Geoffrey James : Regard critique
Le photographe Geoffrey James et le collectif Young-Hae Chang Heavy Industries sont à l’affiche du Musée de Joliette. Deux expos majeures.
En 1975, le Canadian Magazine (supplément du Toronto Star) le décrétait "le critique d’art le plus influent au Canada". Geoffrey James, historien et journaliste né à St. Asaph au pays de Galles, vivant à Toronto depuis 1995 mais ayant résidé à Montréal de nombreuses années, aurait pu continuer longtemps sa brillante carrière de critique. Mais il décida de se consacrer totalement à la photographie à partir des années 80 et a élaboré une oeuvre majeure.

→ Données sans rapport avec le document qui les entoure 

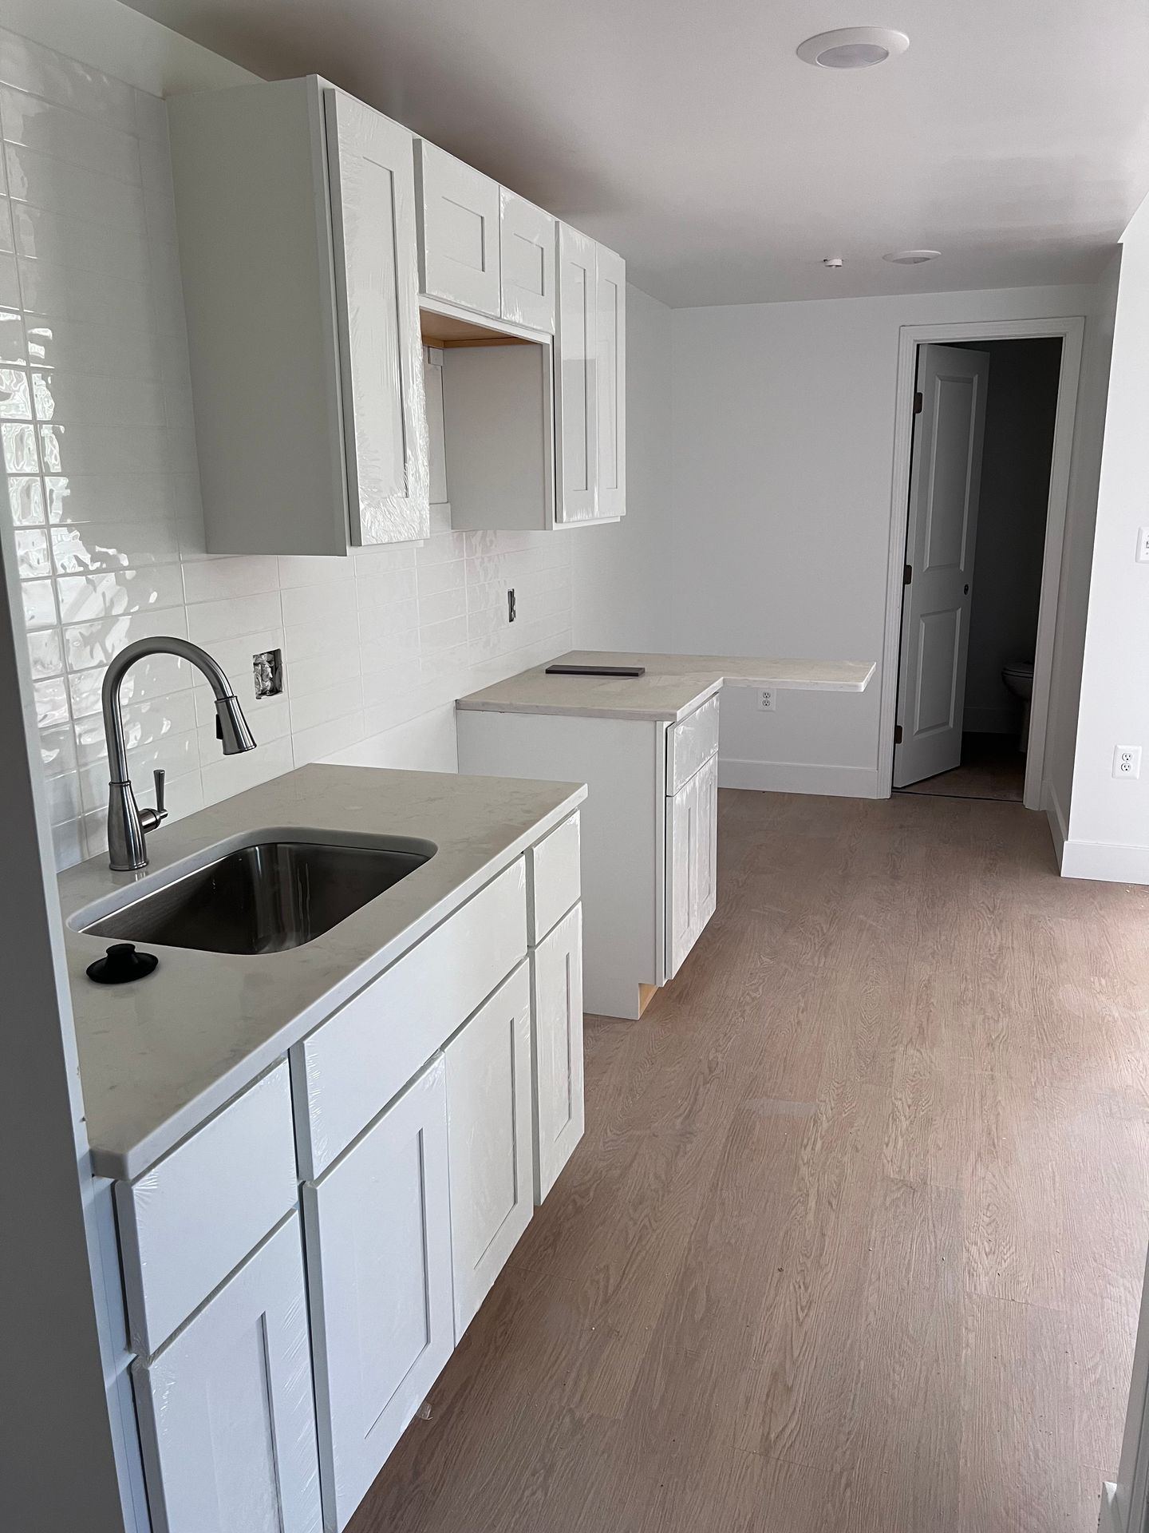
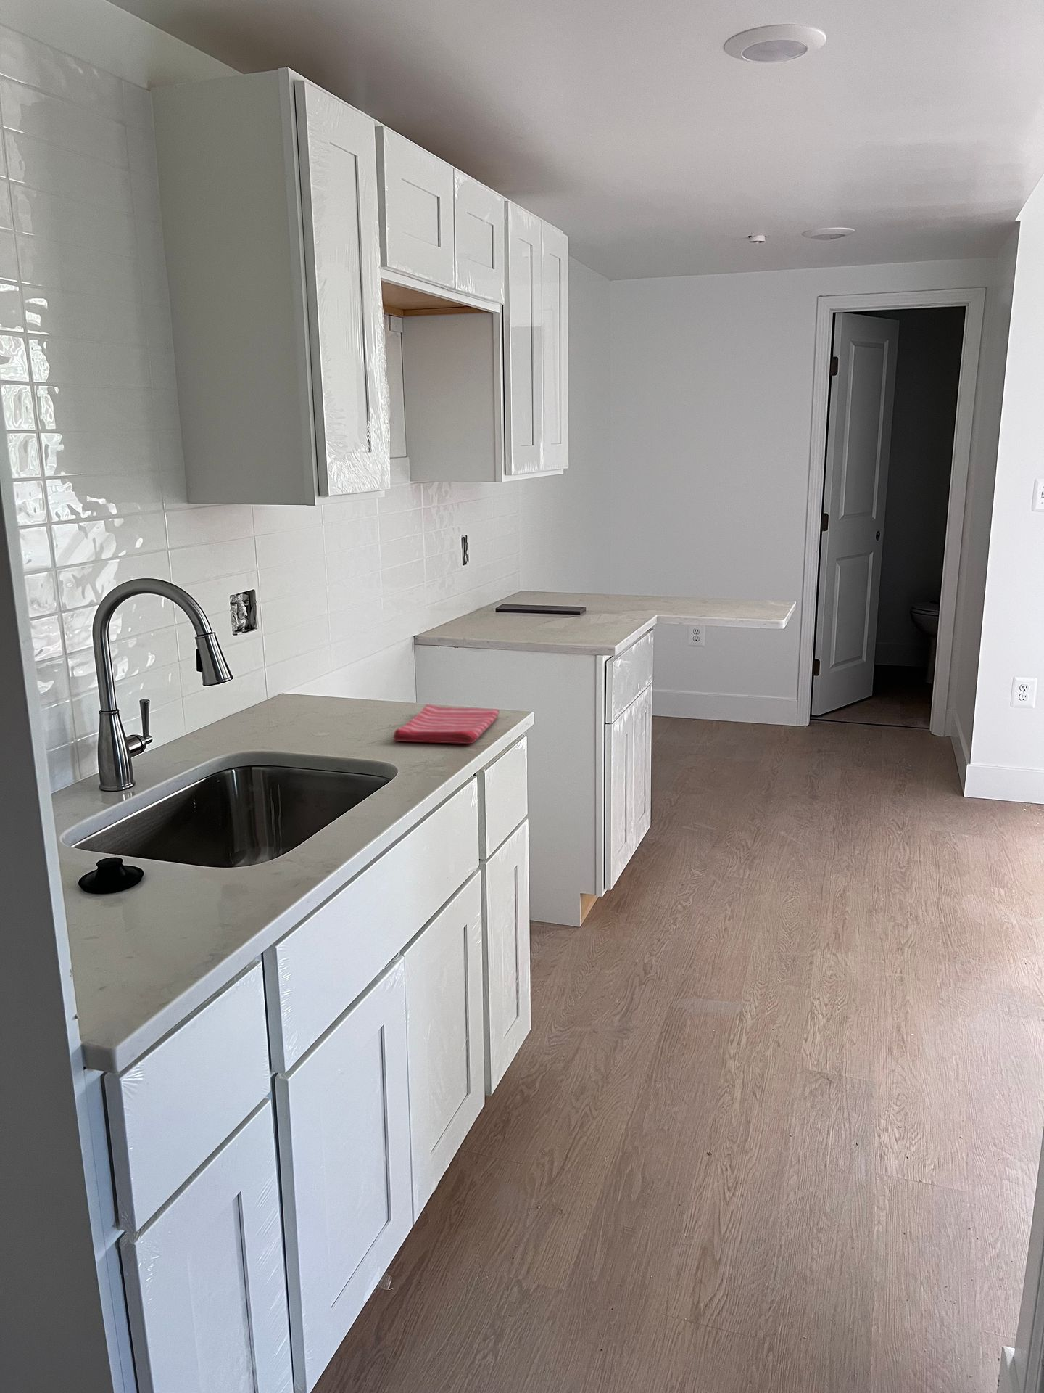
+ dish towel [393,704,500,745]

Certes, à ses débuts, sa série de panoramas de parcs allait trop vers une forme esthétisante d’art. Mais James a rapidement trouvé un ton plus social et engagé. Il a aussi développé une vision plus personnelle et moins tournée vers certaines manières de la postmodernité qui, dans les années 80, se laissait aller dans des références néoclassiques résolument académiques. C’était l’époque où la colonne et la ruine antiques retrouvaient malheureusement grâce auprès de bien des artistes… Mais au début des années 90, sa série Amiante s’affranchit définitivement de cela. Elle nous permet de sentir les tensions qui existent entre la beauté du paysage industriel et le lourd passé qu’il symbolise. Un cliché comme Vimy-Ridge (1993) montrant une impressionnante montagne de résidus d’amiante est une image exceptionnelle qui marquera certainement l’histoire de la photo au Canada. Tout comme est extrêmement intelligente (dans le choix du sujet et la manière de le traiter) sa série Clôture fuyante (Running Fence) qui fut montrée à Montréal lors du Mois de la photo en 1999. Cette série documente la clôture bricolée (faite de "feuilles de tôle ondulée, grillage et poteaux d’acier…") qui, non loin de San Diego, servait de frontière entre les États-Unis et le Mexique. Une réflexion sur le décalage entre la modernité apparente de la société états-unienne (et de l’Occident) et l’archaïsme du désir de se protéger de l’autre qui y prévaut souvent… La récente loi dans l’État de l’Arizona qui permet d’interpeller n’importe quel individu soupçonné d’être un immigrant illégal, et donc de faire du profilage racial, ne contredira pas cette lecture des faits. Tout aussi réussies furent ses images sur Toronto et sur sa banlieue. James y montre la cohabitation de quartiers anciens et de quartiers modernes, la mutation de terres agricoles en banlieues uniformes… Les architectures qu’il y montre lui permettent d’explorer de riches jeux formels mettant en scène des ruptures historiques et des visions urbanistiques très différentes. Le travail d’Isabelle Hayeur doit beaucoup à cette dernière série sur les banlieues torontoises.
Lorsque James renoue avec une esthétique plus moderne, plus brute et plus formaliste, il réalise ses meilleures photos. L’expo Utopie/Dystopie est une rétrospective marquante.